LAS BIENAVENTURANZAS

  Equipo Pastoral 

 

Les compartimos la Palabra de Dios de hoy

Lectura del Santo Evangelio según San Mateo (5,1-12):

 

En aquel tiempo, cuando Jesús vio a la muchedumbre, subió al monte y se sentó. Entonces se le acercaron sus discípulos. Enseguida comenzó a enseñarles, hablándoles así:

“Dichosos los pobres de espíritu,

Porque de ellos es el Reino de los cielos.

Dichosos los que lloran,

Porque serán consolados.

Dichosos los sufridos,

Porque heredarán la tierra.

Dichosos los que tienen hambre y sed de justicia,

Porque serán saciados.

Dichosos los misericordiosos,

Porque obtendrán misericordia.

Dichosos los limpios de corazón,

Porque verán a Dios.

Dichosos los que trabajan por la paz,

Porque se les llamará hijos de Dios.

Dichosos los perseguidos por causa de la justicia,

Porque de ellos es el Reino de los cielos.

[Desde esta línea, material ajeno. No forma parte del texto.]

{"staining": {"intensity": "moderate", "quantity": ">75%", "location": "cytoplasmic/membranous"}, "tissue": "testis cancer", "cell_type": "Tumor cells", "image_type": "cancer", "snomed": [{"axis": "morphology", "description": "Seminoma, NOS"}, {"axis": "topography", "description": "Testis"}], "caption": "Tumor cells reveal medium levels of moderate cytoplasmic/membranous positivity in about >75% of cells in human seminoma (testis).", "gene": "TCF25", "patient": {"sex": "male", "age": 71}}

Dichosos serán ustedes cuando los injurien, los persigan y digan cosas falsas de ustedes por causa mía. Alégrense y salten de contento, porque su premio será grande en los cielos, puesto que de la misma manera persiguieron a los profetas que vivieron antes que ustedes”.

                                                                                                                                     Palabra del Señor

 

Reflexionamos

 

Hoy vamos a reflexionar acerca de las bienaventuranzas:

Cada una de las Bienaventuranzas comienza con una promesa de felicidad y sigue con un enigma. Todas ellas comienzan prometiendo felicidad, que es lo que todo hombre desea más ardientemente. E inmediatamente intrigan con un enigma, lo cual también sirve a la finalidad de cautivar la atención despertando la curiosidad.

 

Mueven a reconocer humildemente la propia ignorancia... a preguntarse y a preguntar. De modo que habiendo despertado primero el deseo, se cautiva también la inteligencia poniéndola a cavilar... y a darse humildemente por vencida... y a preguntar lo que no se entiende... como los niños. Pues si no nos hacemos como ellos ante el Padre, nos quedamos fuera del paraíso filial.

 

La respuesta a estas ocho divinas adivinanzas con las que empieza Jesús su primer gran sermón sobre la Montaña es Jesús mismo, su vida, su corazón de Hijo..

 

La palabra de Jesús es cierta y verdadera. Firme como la roca en la que se ha sentado. El cielo y la tierra pasarán, pero su palabra, que los creó, no pasará. Este hombre tiene palabras de vida. Jamás ningún hombre habló como él. En sus labios nadie encontró engaño ni dolor. Vale la pena escuchar su palabra y ponerla en práctica.

 

Este es, pues, el comienzo del primer gran sermón de Jesús. Dicho sin parlantes ni grabadores. Me lo imagino allí, sentado sobre ese desnivel de la roca pelada. Sin almohadones. Deseoso de enseñar a los hombres verdades salvadoras de las que están tan necesitados, lo sepan o no.

 

Lo que Jesús viene a enseñar es lo que él vivió: a vivir como hijos, porque él vivió como Hijo. Es el Hijo eterno, hecho hombre. Vive en su humanidad lo mismo que en su divinidad. En la tierra vivió de cara al Padre tal y como vive en el seno de la Trinidad. Si como Verbo eterno es el eternamente engendrado por el Padre, en una generación sin principio ni fin. Como hombre también se experimenta así, engendrado. Sostenido en el ser de su naturaleza creada y glorificada y configurado a imagen y semejanza perfectísima del Padre. El que es eternamente Dios que se recibe de Dios, engendrado, no creado, de la misma naturaleza que el Padre, es, como hombre, también hombre que se recibe y es asemejado. Recibe el ser del Padre a cada momento, siempre y para siempre, el ser y la creciente semejanza.

 

Eso es lo que nos quiere enseñar. A vivir recibiéndonos del Padre como un don de su amor. ¿Qué tienes que no lo hayas recibido de Él? Siempre estamos en su presencia como niños que deben recibirlo todo. Si no nos hacemos como niños ante Él, no entramos en el Reino de los Cielos. Es decir no somos hijos, no tenemos comunión de vida con el Padre. Nos quedamos afuera del regocijo de su amor paterno. Ser hijo es tener un ser recibido como don de amor, que te hace imagen y te asemeja progresivamente al Padre. Y no hay felicidad mayor.